What is Passive scan only?

Automated security scanners that check your live store passively — inspecting HTTP headers, TLS certificates, cookies, and DNS records — can only see what is publicly visible without logging in or submitting forms. They cannot detect deeper vulnerabilities like SQL injection, broken authentication, insecure API endpoints, or business-logic flaws. Dynamic Application Security Testing (DAST) tools, such as OWASP ZAP, actively probe a running copy of your application the way a real attacker would — sending crafted requests, testing login flows, and fuzzing inputs — to surface vulnerabilities a passive scan will never find. Running DAST against a staging environment (never your live store) gives you a much more complete security picture before code reaches customers.

Why does passive scan only matter?

Security misconfigurations and undetected vulnerabilities are the #5 risk on the OWASP Top Ten and are a leading cause of data breaches in ecommerce — exposing customer payment data, personal information, and admin credentials.
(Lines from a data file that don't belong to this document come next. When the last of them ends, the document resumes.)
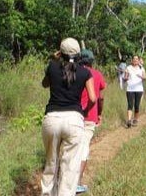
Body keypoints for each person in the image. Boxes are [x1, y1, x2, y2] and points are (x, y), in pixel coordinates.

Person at [41, 38, 97, 196]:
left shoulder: (52, 67)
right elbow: (93, 98)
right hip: (74, 120)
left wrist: (54, 60)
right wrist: (84, 112)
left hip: (52, 119)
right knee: (70, 167)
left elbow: (45, 84)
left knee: (51, 163)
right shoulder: (85, 72)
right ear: (78, 53)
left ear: (61, 51)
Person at [76, 49, 106, 194]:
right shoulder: (97, 75)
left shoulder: (73, 72)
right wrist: (99, 113)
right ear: (92, 61)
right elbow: (99, 98)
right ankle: (76, 183)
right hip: (89, 117)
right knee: (83, 150)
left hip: (73, 115)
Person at [124, 55, 146, 128]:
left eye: (137, 59)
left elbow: (145, 77)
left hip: (139, 89)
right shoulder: (128, 68)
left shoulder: (141, 68)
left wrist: (141, 77)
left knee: (137, 105)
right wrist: (125, 78)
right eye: (134, 59)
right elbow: (125, 77)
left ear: (139, 61)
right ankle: (129, 120)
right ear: (132, 60)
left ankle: (136, 119)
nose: (135, 60)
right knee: (130, 105)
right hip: (130, 89)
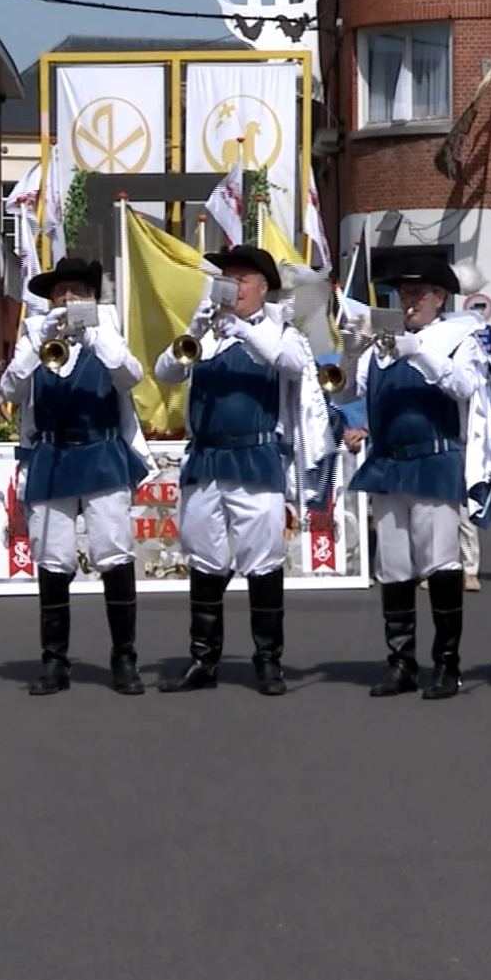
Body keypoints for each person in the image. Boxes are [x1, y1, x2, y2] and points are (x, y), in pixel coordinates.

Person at [152, 245, 326, 697]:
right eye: (226, 278)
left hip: (255, 457)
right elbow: (165, 372)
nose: (231, 287)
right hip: (207, 459)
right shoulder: (206, 332)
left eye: (241, 279)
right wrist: (195, 327)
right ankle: (202, 659)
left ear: (262, 288)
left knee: (263, 559)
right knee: (205, 558)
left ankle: (268, 661)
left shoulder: (280, 331)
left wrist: (244, 331)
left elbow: (291, 365)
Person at [345, 253, 491, 701]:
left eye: (417, 293)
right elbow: (347, 389)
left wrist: (420, 352)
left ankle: (447, 664)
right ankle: (401, 663)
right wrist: (354, 347)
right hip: (389, 461)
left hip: (433, 459)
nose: (408, 301)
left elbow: (466, 386)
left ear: (439, 297)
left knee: (440, 562)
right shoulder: (382, 341)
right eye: (403, 293)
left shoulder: (459, 336)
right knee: (392, 566)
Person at [0, 258, 151, 696]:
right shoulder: (33, 336)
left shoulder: (108, 332)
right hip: (52, 453)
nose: (67, 298)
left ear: (91, 296)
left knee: (114, 553)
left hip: (101, 452)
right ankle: (54, 662)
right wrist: (38, 341)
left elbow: (130, 376)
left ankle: (124, 658)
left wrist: (93, 335)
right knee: (53, 558)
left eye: (76, 291)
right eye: (60, 291)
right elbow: (11, 389)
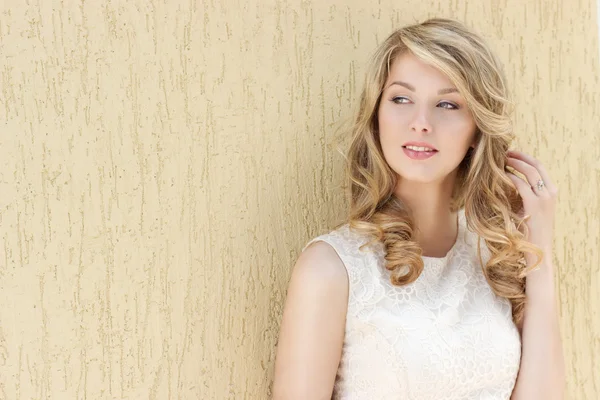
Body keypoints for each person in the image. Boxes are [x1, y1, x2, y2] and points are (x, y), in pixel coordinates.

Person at [272, 18, 565, 399]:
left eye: (447, 104)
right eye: (401, 99)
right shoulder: (332, 268)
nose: (420, 123)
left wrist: (538, 247)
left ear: (477, 128)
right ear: (377, 117)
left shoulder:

A breach can result in PCI-DSS non-compliance fines, chargebacks, loss of payment-processor accounts, and severe reputational damage that directly destroys revenue. Relying solely on passive header checks leaves entire attack surfaces — checkout flows, account login, coupon logic, admin APIs — completely untested. Adding even a basic DAST scan to your pre-release checklist dramatically reduces the chance of shipping a critical vulnerability to production.

How do I fix passive scan only?

Complement passive security scans with active Dynamic Application Security Testing (DAST) against a staging copy of your store before each release.